- Born: February 22, 1907 Salt Lake City, Utah, U.S.
- Died: December 20, 1993 (aged 86)

Academic background
- Education: University of Utah; University of Iowa;

Academic work
- Discipline: Linguist
- Institutions: Cornell University

= J Milton Cowan =

American linguist (1907–1993)

J Milton Cowan (February 22, 1907 – December 20, 1993) was an American linguist.

==Life==
Born in Salt Lake City, Utah, Cowan was the son of a butcher, who, hesitating between the first names James and John when the boy was born, decided to give him neither but to let the boy make the choice himself when he grew up. However, Cowan never chose one, referring to himself as "J, no period, Milton Cowan".

Cowan paused his college education at the University of Utah to serve as a missionary of the Church of Jesus Christ of Latter-day Saints in Germany (Gleiwitz, Breslau, Magdeburg, Erfurt), acquiring considerable proficiency in the language. Returning to Salt Lake City, he completed a bachelor's degree in German at the University of Utah in 1931 and went on to earn a master's degree in German there in 1932 with a thesis on a Baroque drama by Andreas Gryphius. He then enrolled in Dramatic Art at the University of Iowa, earning a Ph.D. in 1935 with a thesis on the phonetics of stage speech. It was at the University of Iowa that he met his future wife, Theodora Mary Ronayne.
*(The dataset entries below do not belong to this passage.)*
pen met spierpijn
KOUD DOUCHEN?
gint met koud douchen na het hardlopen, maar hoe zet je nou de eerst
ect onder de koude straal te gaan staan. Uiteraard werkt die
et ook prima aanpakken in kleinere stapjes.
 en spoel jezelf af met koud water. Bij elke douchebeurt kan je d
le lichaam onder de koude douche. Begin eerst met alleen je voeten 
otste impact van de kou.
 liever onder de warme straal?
In 1936, he was an assistant research associate in Dramatic Art at the University of Iowa, and he also held an assistant professorship in German there from 1938 to 1940 (or 1942; the documentation is spotty). He developed close ties with Bernard Bloch, W. Freeman Twadell, and Martin Joos. In 1942, Cowan moved to Washington, D.C., to work as director of the Intensive Language Program of the American Council of Learned Societies, which under wartime circumstances was closely linked with the Army Specialized Training Program for 29 strategic languages conducted at numerous land-grant universities. These included Cornell University, where Russian and Italian were taught under Army auspices, and in 1946 Cowan was appointed director of Cornell's newly established Division of Modern Languages (DML) to adapt the military's intensive language instruction methods to the regular university curriculum. He also held an appointment as a professor in Cornell's German Department.

Cowan held a number of service positions throughout his life, becoming the president of the Linguistic Society of America in 1966. In 1972, he and his wife co-founded the publishing house Spoken Language Services. His principal publication is the Dictionary of Modern Written Arabic (1961), a revised and expanded English-language version of Hans Wehr's original German Arabisches Wörterbuch für die Schriftsprache der Gegenwart (1952).